Traditional Approaches to Administrative Automation

The traditional model for administrative automation is powerful and successful. It consists of:

  1. A programmatic shell (e.g. sh, csh, ksh, bash)

  2. A set of administrative commands (e.g. ifconfig, ps, chmod, kill)

  3. A set of text manipulation utilities (e.g. awk, grep, sed).

  4. Administrative GUIs layered on top of commands and utilities

This model's philosophy is that every executable should do a narrow set of functions and complex functions should be composed by pipelining or sequencing executables together. This model has been extremely successful despite serious drawbacks. Upon inspection, what is widely considered a UNIX stronghold is in fact a flawed implementation of this model.

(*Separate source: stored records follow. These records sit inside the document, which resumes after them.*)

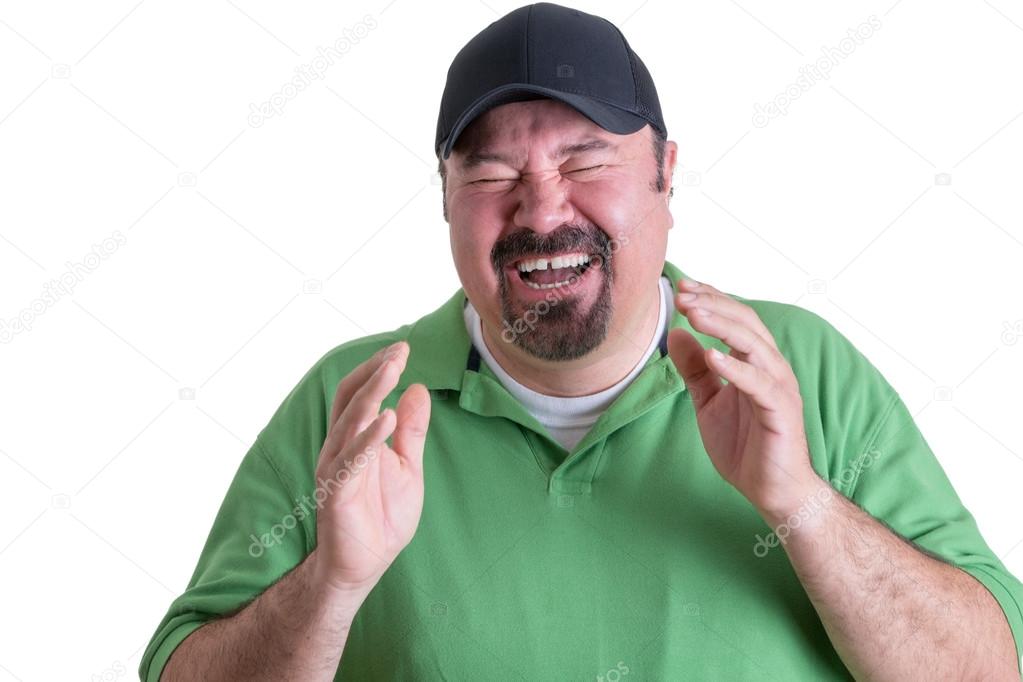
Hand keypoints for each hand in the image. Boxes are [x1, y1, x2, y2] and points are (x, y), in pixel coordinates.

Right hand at [312, 341, 431, 594]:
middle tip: (399, 351)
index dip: (378, 369)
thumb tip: (417, 389)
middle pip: (351, 399)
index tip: (403, 348)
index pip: (361, 393)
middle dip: (375, 372)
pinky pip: (351, 461)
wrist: (365, 565)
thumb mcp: (408, 466)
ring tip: (392, 371)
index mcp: (354, 438)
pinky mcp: (337, 493)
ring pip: (349, 422)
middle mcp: (339, 447)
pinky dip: (368, 438)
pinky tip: (386, 418)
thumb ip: (411, 430)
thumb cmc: (383, 516)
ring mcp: (336, 469)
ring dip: (372, 394)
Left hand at [667, 278, 822, 518]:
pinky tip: (712, 355)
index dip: (711, 300)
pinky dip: (736, 367)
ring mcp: (779, 388)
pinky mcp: (781, 411)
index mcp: (755, 363)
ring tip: (694, 314)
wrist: (772, 491)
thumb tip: (676, 334)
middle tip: (683, 294)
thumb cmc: (745, 446)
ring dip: (722, 327)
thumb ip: (695, 370)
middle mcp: (771, 368)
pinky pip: (759, 384)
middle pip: (746, 324)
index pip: (736, 319)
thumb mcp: (708, 403)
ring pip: (754, 345)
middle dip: (714, 305)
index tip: (683, 287)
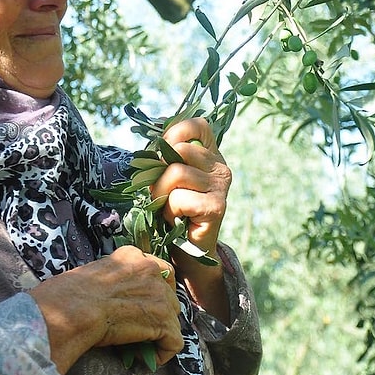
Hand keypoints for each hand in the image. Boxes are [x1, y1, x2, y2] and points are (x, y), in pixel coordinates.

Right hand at [29, 245, 183, 373]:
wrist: (72, 310)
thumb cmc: (68, 295)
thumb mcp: (92, 274)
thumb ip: (112, 279)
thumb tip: (112, 296)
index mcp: (131, 256)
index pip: (155, 269)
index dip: (151, 290)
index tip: (140, 305)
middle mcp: (150, 269)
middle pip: (167, 294)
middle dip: (158, 312)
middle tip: (141, 329)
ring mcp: (160, 293)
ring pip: (172, 318)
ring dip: (159, 333)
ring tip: (139, 347)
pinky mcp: (163, 319)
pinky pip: (174, 341)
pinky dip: (163, 353)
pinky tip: (146, 359)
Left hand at [150, 117, 231, 321]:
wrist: (188, 248)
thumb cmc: (174, 208)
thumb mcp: (168, 177)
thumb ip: (165, 159)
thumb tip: (152, 149)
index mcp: (211, 154)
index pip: (197, 125)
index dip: (174, 133)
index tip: (162, 155)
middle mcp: (221, 167)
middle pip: (179, 150)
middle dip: (159, 171)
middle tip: (160, 191)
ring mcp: (221, 187)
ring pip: (176, 173)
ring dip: (161, 193)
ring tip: (167, 206)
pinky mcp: (216, 207)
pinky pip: (179, 198)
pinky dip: (169, 210)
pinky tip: (176, 219)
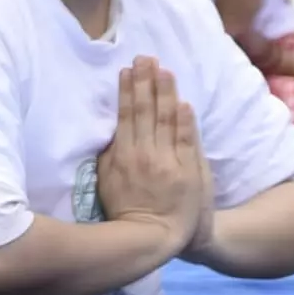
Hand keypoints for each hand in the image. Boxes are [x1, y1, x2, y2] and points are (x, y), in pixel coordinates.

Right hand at [92, 57, 208, 252]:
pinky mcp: (188, 170)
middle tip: (146, 58)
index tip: (127, 70)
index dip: (127, 91)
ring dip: (165, 92)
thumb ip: (108, 155)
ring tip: (164, 70)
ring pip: (166, 119)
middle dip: (145, 82)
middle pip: (145, 111)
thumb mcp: (105, 182)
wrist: (155, 236)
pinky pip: (185, 140)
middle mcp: (144, 154)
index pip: (125, 115)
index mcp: (122, 156)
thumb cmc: (125, 209)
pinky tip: (182, 102)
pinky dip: (184, 120)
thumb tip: (110, 131)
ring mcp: (168, 161)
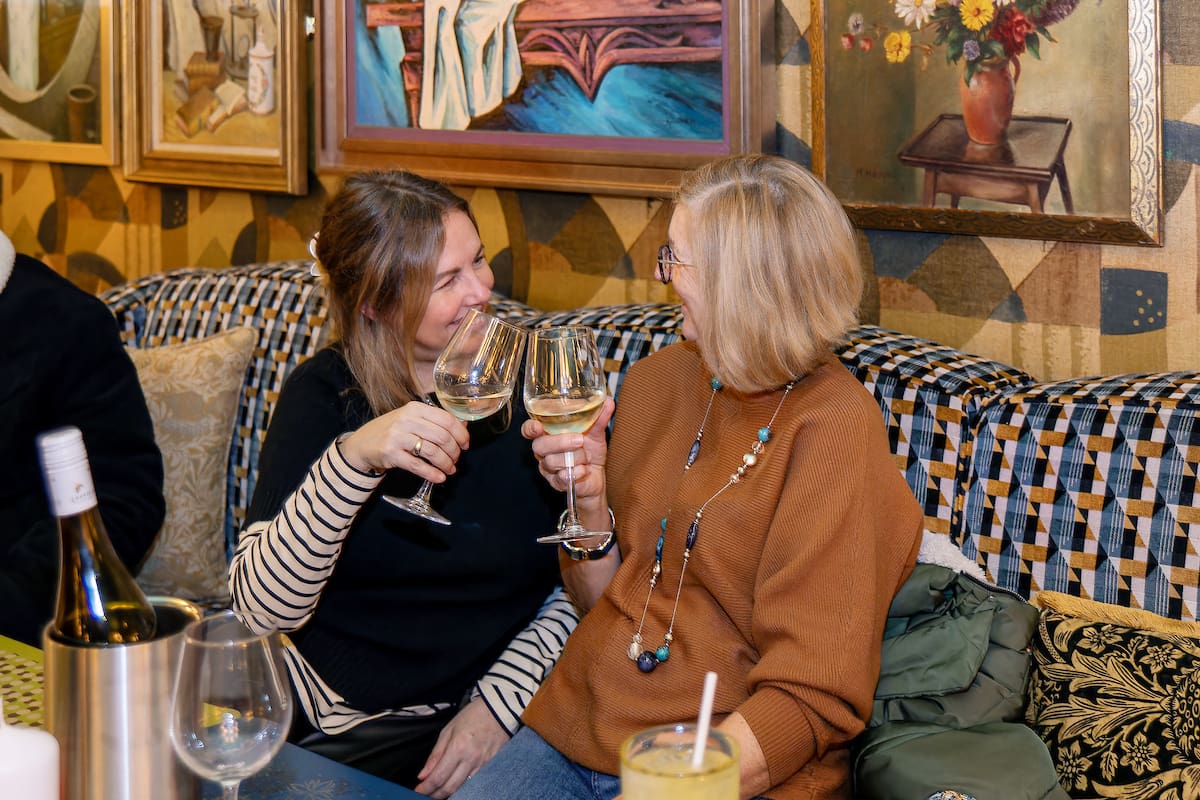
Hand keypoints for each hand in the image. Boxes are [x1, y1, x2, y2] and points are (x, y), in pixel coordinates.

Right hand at [338, 401, 469, 483]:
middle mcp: (406, 419)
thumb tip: (464, 426)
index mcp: (415, 408)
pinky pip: (417, 465)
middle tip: (456, 460)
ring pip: (432, 451)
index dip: (461, 434)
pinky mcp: (390, 453)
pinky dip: (432, 473)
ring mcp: (397, 436)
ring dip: (445, 463)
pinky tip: (439, 477)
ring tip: (449, 470)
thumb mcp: (412, 420)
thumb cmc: (393, 431)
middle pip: (442, 436)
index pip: (447, 419)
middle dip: (454, 451)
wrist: (362, 443)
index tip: (465, 445)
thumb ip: (436, 421)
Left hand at [413, 697, 507, 798]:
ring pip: (462, 789)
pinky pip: (473, 783)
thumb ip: (435, 754)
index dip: (425, 788)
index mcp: (458, 748)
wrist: (499, 710)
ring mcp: (482, 765)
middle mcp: (471, 760)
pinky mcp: (490, 766)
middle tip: (425, 794)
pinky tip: (454, 785)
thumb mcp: (448, 730)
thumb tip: (423, 774)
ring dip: (447, 793)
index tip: (418, 791)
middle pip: (449, 788)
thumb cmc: (473, 716)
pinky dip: (461, 787)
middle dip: (434, 795)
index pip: (438, 777)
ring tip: (437, 791)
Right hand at [522, 396, 614, 520]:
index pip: (529, 430)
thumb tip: (608, 401)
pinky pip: (562, 477)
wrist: (597, 476)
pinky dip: (577, 472)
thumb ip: (599, 417)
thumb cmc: (591, 450)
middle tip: (579, 440)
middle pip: (539, 446)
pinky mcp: (556, 483)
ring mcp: (548, 468)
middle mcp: (544, 451)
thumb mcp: (596, 433)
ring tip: (586, 457)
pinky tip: (584, 470)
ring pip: (551, 461)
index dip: (529, 428)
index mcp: (548, 435)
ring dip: (575, 458)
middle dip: (560, 442)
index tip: (538, 427)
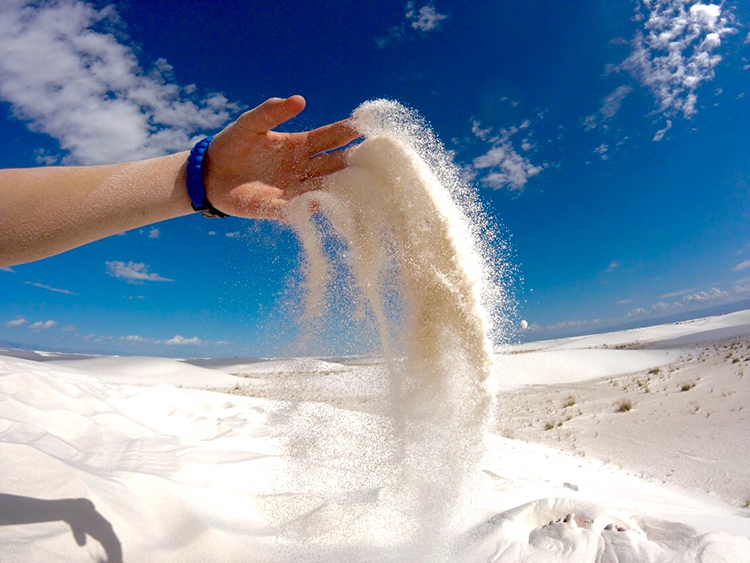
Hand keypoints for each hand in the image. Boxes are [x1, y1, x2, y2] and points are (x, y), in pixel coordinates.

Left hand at [203, 95, 359, 219]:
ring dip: (343, 187)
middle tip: (377, 157)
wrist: (209, 175)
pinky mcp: (281, 209)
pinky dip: (317, 208)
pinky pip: (303, 210)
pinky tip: (333, 207)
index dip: (348, 131)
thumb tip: (300, 99)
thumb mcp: (250, 124)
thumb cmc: (232, 145)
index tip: (367, 124)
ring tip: (365, 184)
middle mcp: (303, 168)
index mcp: (299, 145)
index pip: (330, 137)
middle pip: (335, 164)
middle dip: (354, 160)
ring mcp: (294, 190)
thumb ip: (271, 112)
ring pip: (326, 188)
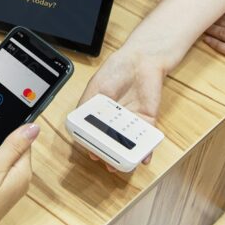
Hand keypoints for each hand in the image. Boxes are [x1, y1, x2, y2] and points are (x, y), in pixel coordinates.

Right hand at [76, 47, 169, 170]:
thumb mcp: (94, 88)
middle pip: (112, 143)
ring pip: (129, 144)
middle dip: (110, 156)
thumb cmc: (116, 70)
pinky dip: (146, 150)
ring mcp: (132, 121)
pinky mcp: (148, 119)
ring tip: (122, 165)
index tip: (92, 153)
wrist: (140, 59)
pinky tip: (143, 158)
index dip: (94, 146)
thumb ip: (85, 107)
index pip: (95, 134)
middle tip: (107, 163)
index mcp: (100, 114)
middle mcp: (116, 120)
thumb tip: (77, 125)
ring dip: (126, 157)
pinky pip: (147, 138)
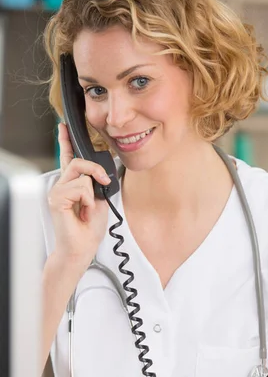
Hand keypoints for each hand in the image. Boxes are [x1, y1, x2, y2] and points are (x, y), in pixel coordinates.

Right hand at [48, 123, 111, 266]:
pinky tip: (82, 213)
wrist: (82, 249)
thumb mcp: (100, 201)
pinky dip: (87, 202)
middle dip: (96, 171)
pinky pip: (80, 188)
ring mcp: (57, 191)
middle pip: (79, 162)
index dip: (65, 141)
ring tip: (86, 211)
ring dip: (91, 195)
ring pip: (82, 177)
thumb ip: (97, 184)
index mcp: (71, 185)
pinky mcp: (56, 199)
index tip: (64, 128)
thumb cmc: (89, 230)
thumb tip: (101, 174)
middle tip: (103, 185)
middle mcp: (62, 186)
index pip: (67, 158)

When you step back and examine what is really going on when someone uses a pipelined command like "$ a | b | c", you conclude that the first command "a" did not accomplish what the admin wanted to do. If it had, the admin would have just type "a" and been done with it. So then the question is why didn't "a" do what the admin wanted? The answer is that in this traditional model, the stand-alone executables tightly bind three operations together: 1) getting objects; 2) processing objects; 3) outputting results as text. One of those operations does not do what the admin needs so the rest of the pipeline is an attempt to fix that.

Because the executable outputs text, the downstream elements must use text manipulation utilities to try to get back to the original objects to do additional work. While the basic model is extremely powerful, its intrinsic flaw is the tight binding of these operations and the use of unstructured text for integration. This requires clumsy, lossy, imprecise text manipulation utilities.

The traditional model reflects the state of the technology that was available at the time it emerged. .Net provides a new set of capabilities and opens up the possibility of new approaches. These new approaches allow us to replace the traditional model with a decisively superior one. That model is Monad.